Dagra suspirou e embainhou seu gládio. “Tudo bem. Deixe isso comigo.” Ele fez um gesto para Oriken se virar. Oriken o fez e Dagra desamarrou a algibeira lateral da sua mochila e vasculhou o interior, tirando a faca de caça de lâmina curta.

“Esta não é nenhuma faca sofisticada com um nome,” Dagra disse a Jalis, arqueando uma sobrancelha. “Um bom e velho pedaço sólido de aço que Orik tinha desde que éramos crianças.”

“Na verdade, eu dei um nome para ela,” Oriken disse, um brilho em seus olhos. “Chamei-a de Akantu em homenagem ao patrono das criaturas inferiores.”

“Não,” Dagra disse. “Você não fez isso. E você não deveria zombar dos deuses, muito menos nesta cripta.”

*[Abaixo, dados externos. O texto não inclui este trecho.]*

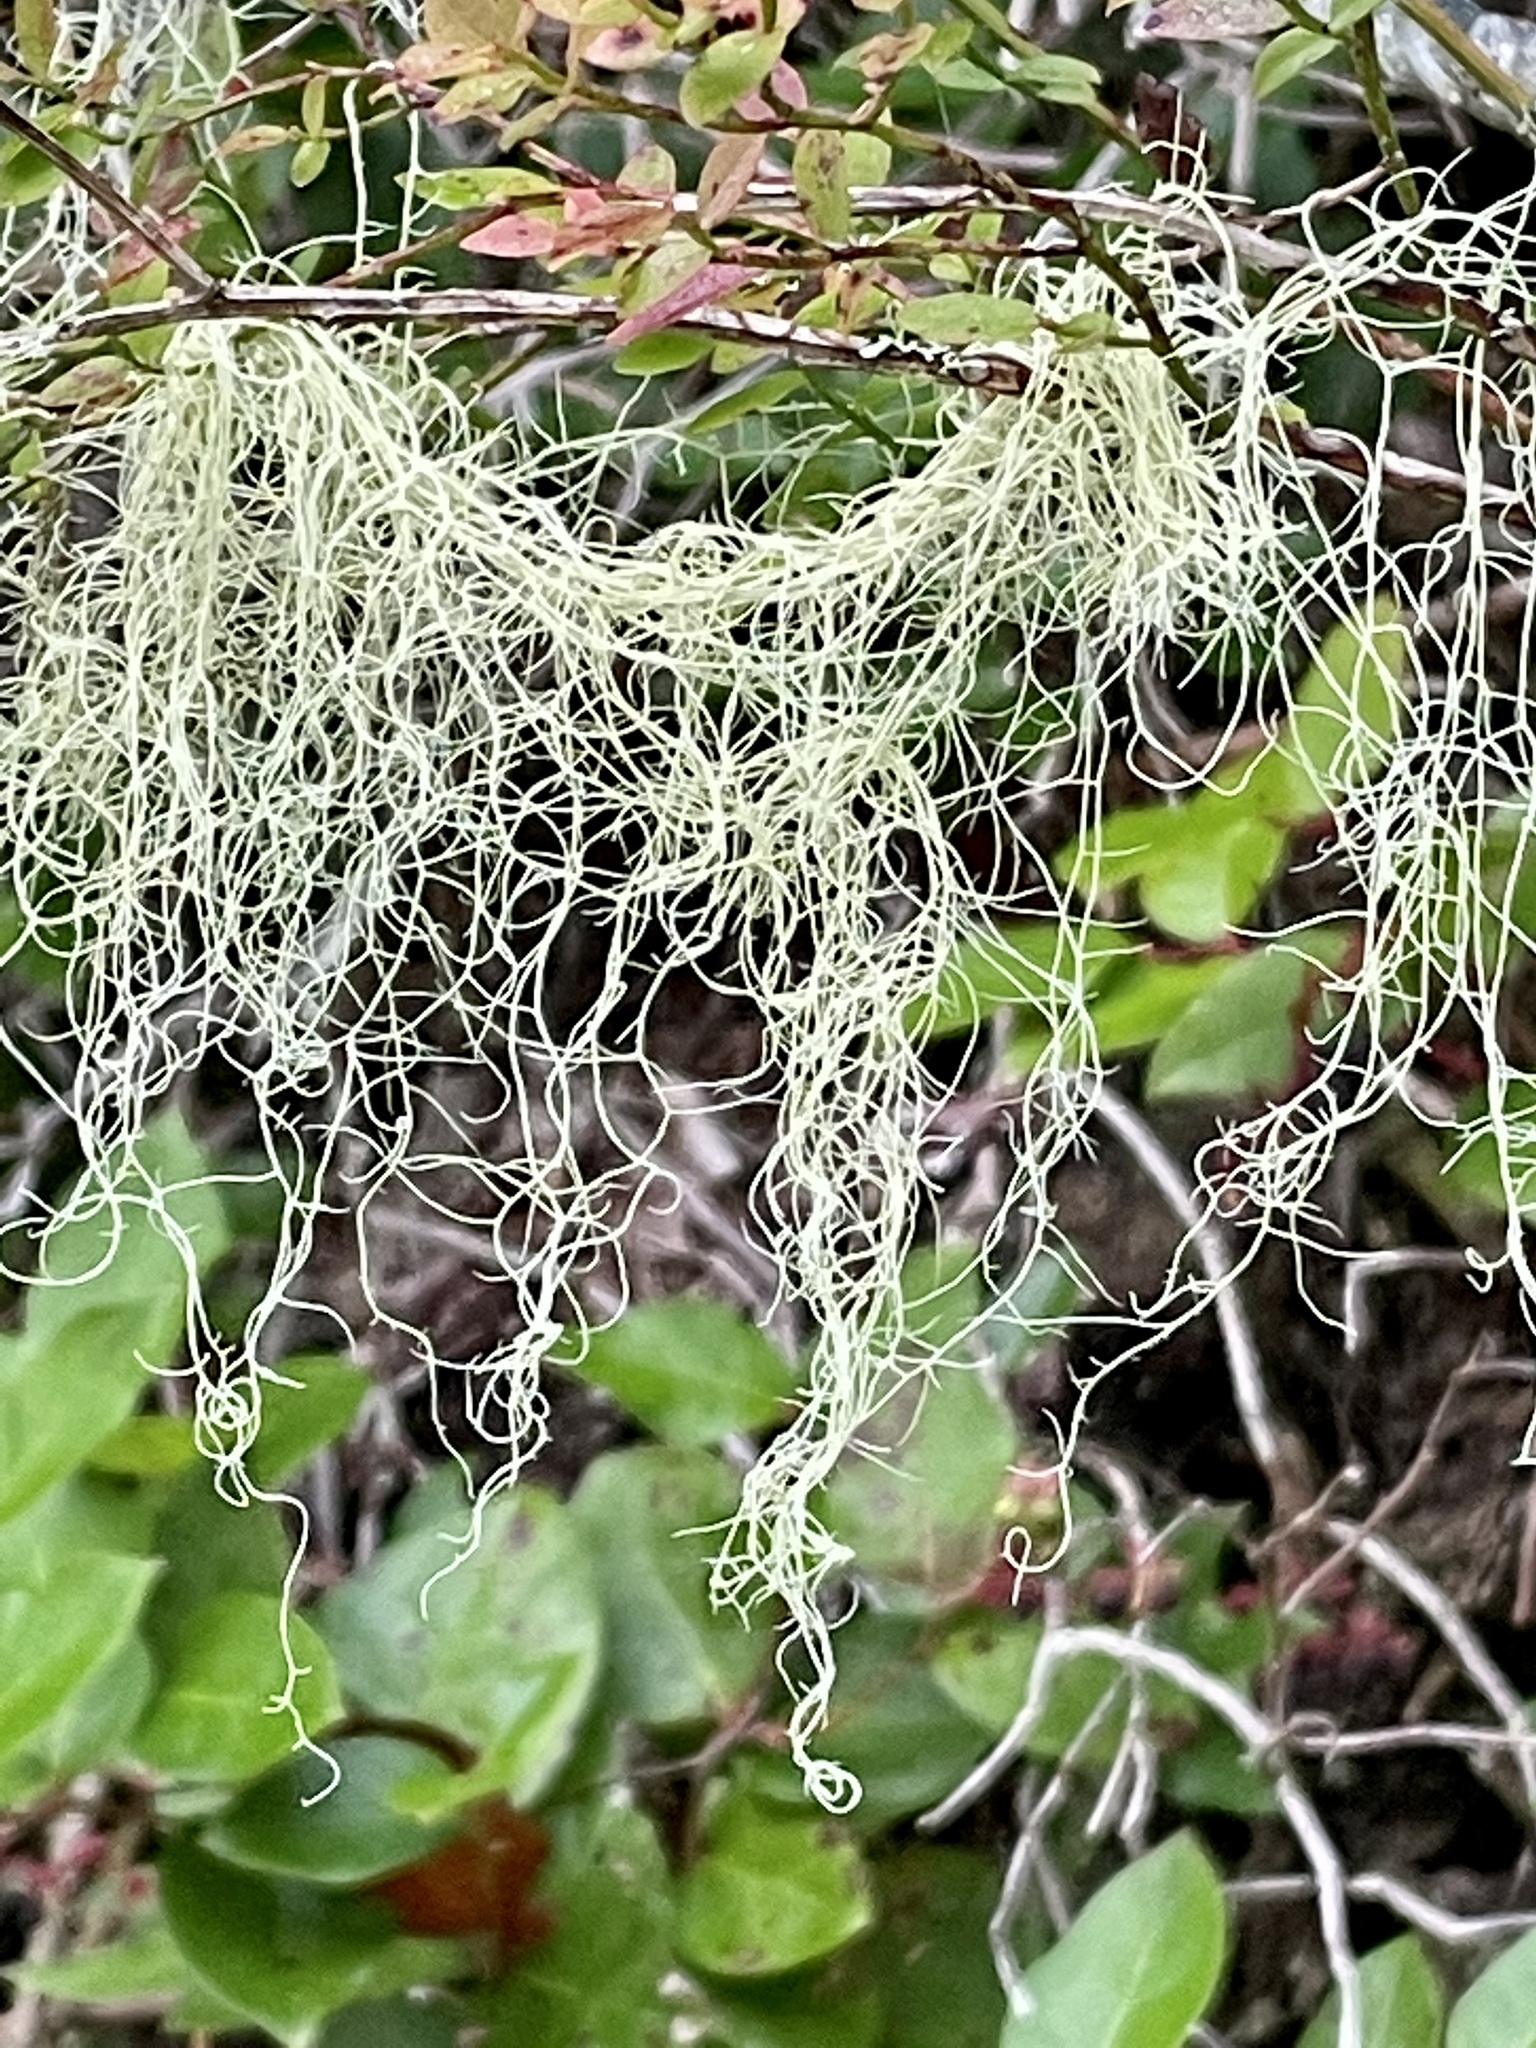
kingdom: Fungi
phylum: Ascomycota
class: Lecanoromycetes
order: Lecanorales
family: Ramalinaceae
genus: Ramalina
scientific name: Ramalina menziesii
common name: Lace lichen
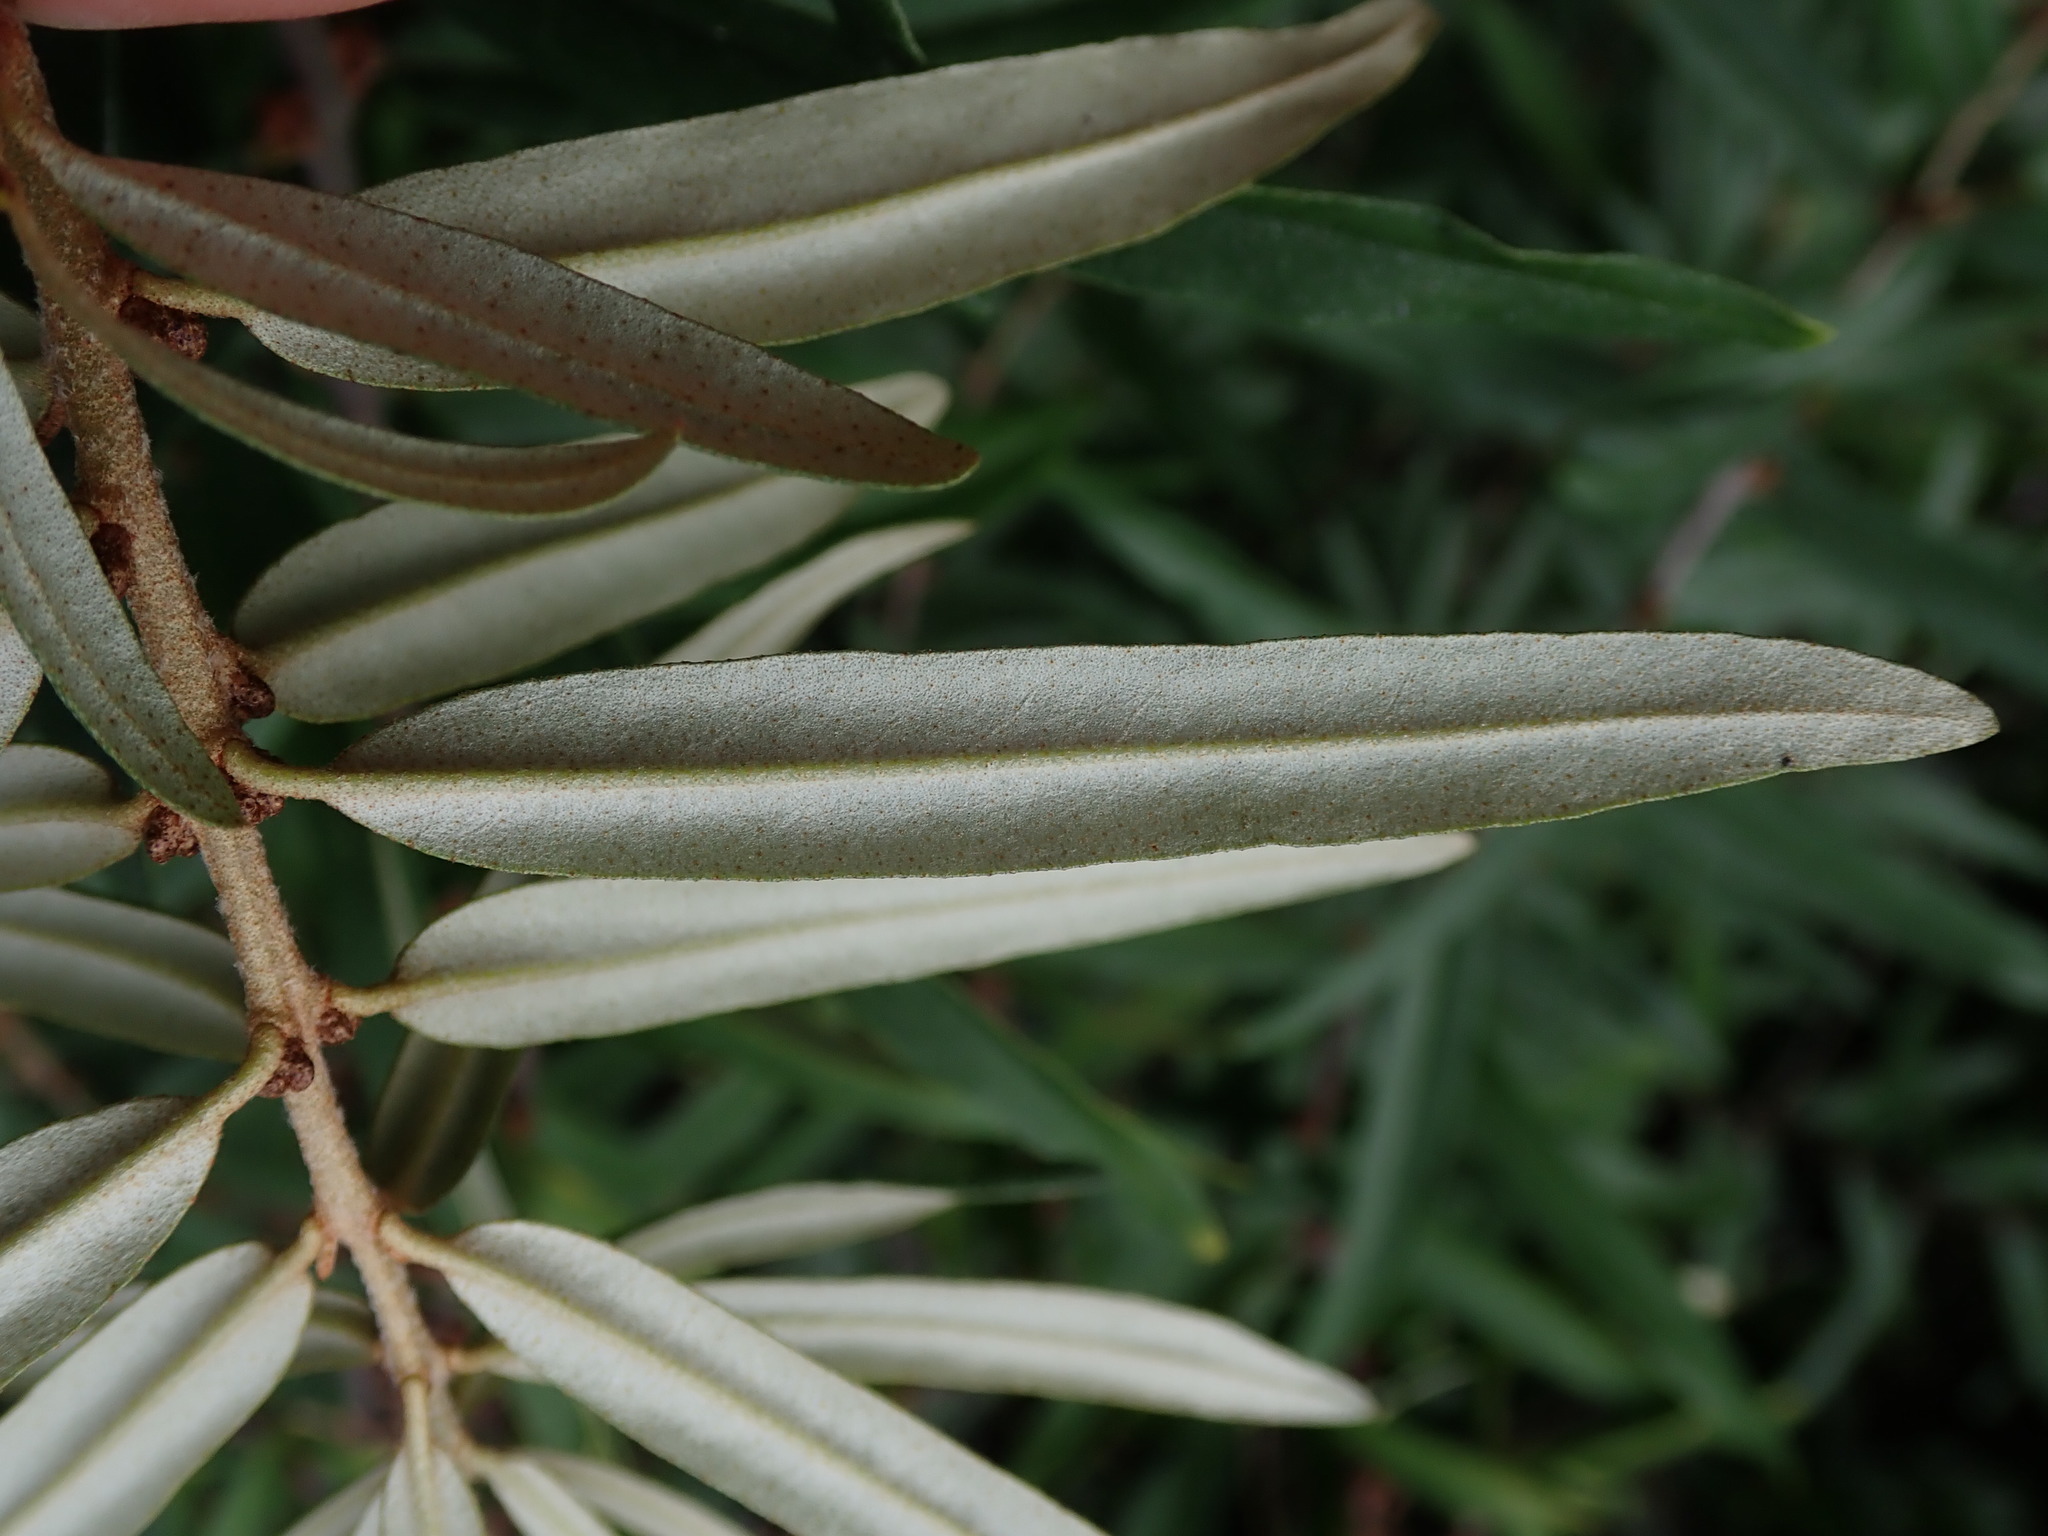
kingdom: Plantae
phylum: Tracheophyta
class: Magnoliopsida
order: Rosales
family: Elaeagnaceae
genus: Hippophae
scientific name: Hippophae rhamnoides
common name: Sea-buckthorn
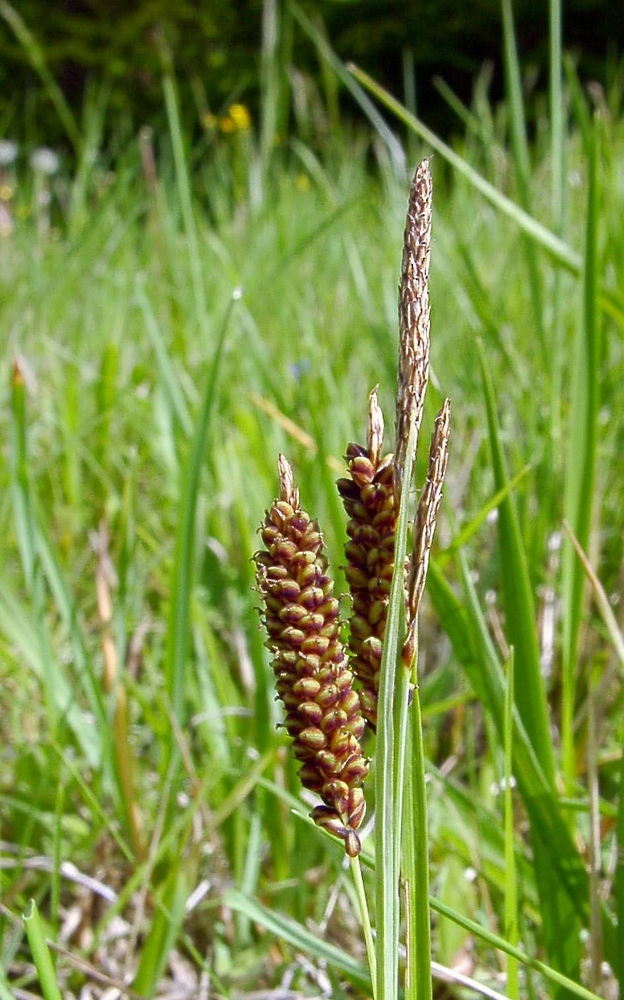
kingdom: Plantae
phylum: Tracheophyta
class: Liliopsida
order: Poales
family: Cyperaceae
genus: Carex
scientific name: Carex flacca
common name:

Oriken zombou. “Patronos não são deuses. Eles são homens e mulheres, não são diferentes de… bem, não são diferentes de mim e Jalis.” Ele deu um grande sorriso a Dagra.

“Vá se foder,” Dagra sugeriu.

Ele colocou a ponta curvada da lâmina na fresta entre o granito e a prata e começou a alavancá-la para frente e para trás, trabalhando com cuidado ao redor da circunferência da joia.

“Não escorregue,” Oriken disse.

“Duvido que sua faca possa danificar a joia,” Jalis disse. “É por isso que não vou manchar minhas lâminas nela. Parece mais forte do que um diamante.”

O coração de Dagra acelerou quando a faca de caça escorregou sobre a faixa de prata. Sua ponta afiada oscilou pela joia, emitindo um grito estridente.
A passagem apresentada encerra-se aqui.